**TEXT**
..............................

1 2 3 4 5 6 7 9 10 11 12 13 14 15 16 17 18 19 20 21

[0036] New cooking medium is in a fryer vat on day one (1). As that cooking medium is used on days one (1) through seven (7), the cooking medium quality measurement increases, indicating that the cooking medium quality is decreasing. The inverse relationship is a result of the measurement process. The fryer vat is filled with new cooking medium on day eight (8), so the quality measurement drops back down to the new cooking medium level. The used cooking medium is not replaced through day twenty (20), so the quality measurement continues to increase.

[0037] While the trend is for the cooking medium quality measurement to increase as the cooking medium degrades, the plot depicts considerable short-term variation about the long- term trend. The plot also depicts isolated measurements of much lower magnitude than the trend. This signal variability means that simply comparing the signal to a threshold at any given time does not result in a reliable indication that the cooking medium has exceeded the threshold with acceptable certainty. Through the various embodiments of the cooking medium quality monitor and process, the certainty of the threshold detection may be increased so that it can be used effectively.

[0038] While the invention has been described in connection with preferred embodiments, it will be understood by those of ordinary skill in the art that other variations and modifications of the preferred embodiments described above may be made without departing from the scope of the invention. Other embodiments will be apparent to those of ordinary skill in the art from a consideration of the specification or practice of the invention disclosed herein. The specification and the described examples are considered as exemplary only, with the true scope and spirit of the invention indicated by the following claims.

Claims

What is claimed is:

1. A method for monitoring quality of a cooking medium, comprising:

measuring a signal with an analog-to-digital converter, which corresponds to conductivity of the cooking medium;

digitally filtering an output signal of the analog-to-digital converter to produce an output sample, which corresponds to a quality measurement of the cooking medium;

calculating a median of a plurality of consecutive, qualified output samples when a number of samples in the plurality of consecutive, qualified output samples is greater than or equal to a first predetermined value;

incrementing a first counter when the calculated median is greater than or equal to a first predetermined threshold, and decrementing the first counter when the calculated median is less than the first predetermined threshold; and

determining that a first condition is true when the first counter is greater than or equal to a second predetermined value.

2. The method of claim 1, wherein the first condition is: treatment of the cooking medium is required.

3. The method of claim 2, wherein the treatment is selected from the group consisting of: disposal, filtering, blending, and combinations thereof.

4. The method of claim 1, further comprising the steps of:

incrementing a second counter when the calculated median is less than or equal to a second predetermined threshold, and decrementing the second counter when the calculated median is greater than the second predetermined threshold; and determining that a second condition is true when the second counter exceeds a third predetermined value.

5. The method of claim 4, wherein the second condition is: the cooking medium is a new cooking medium.

6. The method of claim 5, further comprising the steps of:

starting a timer; and

determining that treatment of the cooking medium is needed when the timer reaches a predetermined time limit.

7. The method of claim 1, wherein the step of digitally filtering comprises applying a filter selected from the group consisting of: a moving average low-pass filter, an n-sample average low-pass filter, and combinations thereof.

8. The method of claim 1, further comprising the step of:

resetting the first counter to zero and disqualifying the output sample when an event occurs, that is selected from the group consisting of: power off for a predetermined period of time, detection of a persistent electrode fault, execution of a dispose cooking medium function, execution of a manual reset function, and combinations thereof.

..............................

**WORK TASK A**
List every event that, according to the cooking medium patent text, causes the first counter to be reset to zero and the output sample to be disqualified.
**WORK TASK B**
Pick up the cooking medium patent text after the end of claim 8 and write what comes next.
The material has no connection to the cooking medium patent text.

..............................

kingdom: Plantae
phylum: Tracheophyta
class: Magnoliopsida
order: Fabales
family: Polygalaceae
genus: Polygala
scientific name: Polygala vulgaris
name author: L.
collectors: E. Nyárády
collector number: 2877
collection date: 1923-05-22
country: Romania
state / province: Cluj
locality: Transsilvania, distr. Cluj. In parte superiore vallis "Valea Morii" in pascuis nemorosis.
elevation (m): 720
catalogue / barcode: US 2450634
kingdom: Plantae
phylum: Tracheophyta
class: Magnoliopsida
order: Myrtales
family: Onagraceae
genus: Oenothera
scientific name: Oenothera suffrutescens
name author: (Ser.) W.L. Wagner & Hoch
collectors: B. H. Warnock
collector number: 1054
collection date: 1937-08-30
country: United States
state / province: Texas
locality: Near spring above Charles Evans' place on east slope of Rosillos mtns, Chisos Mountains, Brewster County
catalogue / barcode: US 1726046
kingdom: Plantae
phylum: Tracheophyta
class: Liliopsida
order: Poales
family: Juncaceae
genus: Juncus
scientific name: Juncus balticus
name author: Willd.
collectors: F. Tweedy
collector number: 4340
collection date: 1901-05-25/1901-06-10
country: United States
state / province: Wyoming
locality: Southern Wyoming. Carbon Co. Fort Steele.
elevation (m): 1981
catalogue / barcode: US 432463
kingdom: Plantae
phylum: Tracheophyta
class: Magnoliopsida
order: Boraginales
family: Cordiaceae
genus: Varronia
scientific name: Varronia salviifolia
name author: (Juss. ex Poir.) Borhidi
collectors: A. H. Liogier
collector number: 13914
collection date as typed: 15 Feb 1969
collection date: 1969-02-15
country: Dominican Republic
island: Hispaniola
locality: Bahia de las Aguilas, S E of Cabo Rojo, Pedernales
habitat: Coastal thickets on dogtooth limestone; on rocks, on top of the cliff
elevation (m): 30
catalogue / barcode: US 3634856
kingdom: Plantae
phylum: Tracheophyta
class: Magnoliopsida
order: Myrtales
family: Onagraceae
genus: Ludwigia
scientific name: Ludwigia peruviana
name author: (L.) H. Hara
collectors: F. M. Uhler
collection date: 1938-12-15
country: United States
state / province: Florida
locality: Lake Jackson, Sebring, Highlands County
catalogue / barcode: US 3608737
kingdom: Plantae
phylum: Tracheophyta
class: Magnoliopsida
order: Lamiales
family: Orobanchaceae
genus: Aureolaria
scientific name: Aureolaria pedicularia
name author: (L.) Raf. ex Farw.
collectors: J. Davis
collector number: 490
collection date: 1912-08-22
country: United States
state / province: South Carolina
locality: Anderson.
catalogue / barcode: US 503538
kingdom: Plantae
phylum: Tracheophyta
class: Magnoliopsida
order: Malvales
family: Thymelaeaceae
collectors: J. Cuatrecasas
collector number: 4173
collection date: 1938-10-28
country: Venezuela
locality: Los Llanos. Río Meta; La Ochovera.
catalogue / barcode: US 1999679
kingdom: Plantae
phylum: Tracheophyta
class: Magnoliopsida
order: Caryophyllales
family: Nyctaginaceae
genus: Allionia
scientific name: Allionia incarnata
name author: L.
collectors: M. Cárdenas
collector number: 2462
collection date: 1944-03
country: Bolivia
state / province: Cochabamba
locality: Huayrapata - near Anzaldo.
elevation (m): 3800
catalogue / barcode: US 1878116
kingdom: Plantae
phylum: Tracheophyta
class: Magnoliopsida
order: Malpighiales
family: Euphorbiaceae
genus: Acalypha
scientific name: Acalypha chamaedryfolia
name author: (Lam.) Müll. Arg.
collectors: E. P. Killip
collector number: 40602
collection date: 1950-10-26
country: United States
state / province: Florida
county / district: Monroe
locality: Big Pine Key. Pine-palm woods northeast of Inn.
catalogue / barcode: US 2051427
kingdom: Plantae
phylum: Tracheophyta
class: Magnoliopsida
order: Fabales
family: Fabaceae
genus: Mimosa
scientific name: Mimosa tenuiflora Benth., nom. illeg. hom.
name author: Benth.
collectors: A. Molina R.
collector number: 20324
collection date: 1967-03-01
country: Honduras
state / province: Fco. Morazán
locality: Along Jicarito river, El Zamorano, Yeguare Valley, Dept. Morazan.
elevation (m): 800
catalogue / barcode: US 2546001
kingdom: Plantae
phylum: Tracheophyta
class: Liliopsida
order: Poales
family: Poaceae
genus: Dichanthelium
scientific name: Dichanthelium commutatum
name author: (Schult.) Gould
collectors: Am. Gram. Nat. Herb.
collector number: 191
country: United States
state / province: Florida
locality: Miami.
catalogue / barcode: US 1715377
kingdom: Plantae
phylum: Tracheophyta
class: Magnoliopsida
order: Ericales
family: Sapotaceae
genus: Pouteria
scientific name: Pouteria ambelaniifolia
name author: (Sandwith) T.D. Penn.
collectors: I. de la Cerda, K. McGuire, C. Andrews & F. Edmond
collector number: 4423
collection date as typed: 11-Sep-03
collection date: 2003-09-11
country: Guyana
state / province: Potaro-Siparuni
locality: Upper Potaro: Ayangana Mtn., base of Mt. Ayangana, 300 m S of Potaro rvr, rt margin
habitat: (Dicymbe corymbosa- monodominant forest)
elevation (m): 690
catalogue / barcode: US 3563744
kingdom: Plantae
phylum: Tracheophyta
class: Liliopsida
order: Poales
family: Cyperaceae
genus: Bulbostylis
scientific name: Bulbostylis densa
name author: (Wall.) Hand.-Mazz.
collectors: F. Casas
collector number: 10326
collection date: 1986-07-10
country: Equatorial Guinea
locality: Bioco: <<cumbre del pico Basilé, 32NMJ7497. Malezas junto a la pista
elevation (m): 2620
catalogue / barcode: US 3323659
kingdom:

..............................

**EXERCISE RESULT A**
- Power off for a predetermined period of time
- Detection of a persistent electrode fault
- Execution of a dispose cooking medium function
- Execution of a manual reset function

**EXERCISE RESULT B**
9. The method of claim 1, further comprising the step of:

disqualifying the output sample when an event occurs, that is selected from the group consisting of: a temperature of the cooking medium is outside a predetermined temperature range, a cooking period, a quick filtering period, a maintenance filtering period, a predetermined time period after the temperature of the cooking medium reaches a ready range, a filter pump running period, an auto top-off pump running period, and combinations thereof.

10. The method of claim 1, further comprising the steps of:

incrementing a third counter when the calculated median is greater than or equal to a third predetermined threshold, and decrementing the third counter when the calculated median is less than the third predetermined threshold; and

determining that a third condition is true when the third counter exceeds a fourth predetermined value.

11. The method of claim 10, wherein the third condition is: treatment of the cooking medium is required.

12. The method of claim 11, wherein the treatment is selected from the group consisting of: disposal, filtering, blending, and combinations thereof.

13. The method of claim 10, further comprising the step of generating a warning signal when the third condition is true and the third predetermined threshold is less than the first predetermined threshold.

14. The method of claim 10, further comprising the step of generating a warning signal when the third condition is true and the third predetermined threshold is greater than the first predetermined threshold.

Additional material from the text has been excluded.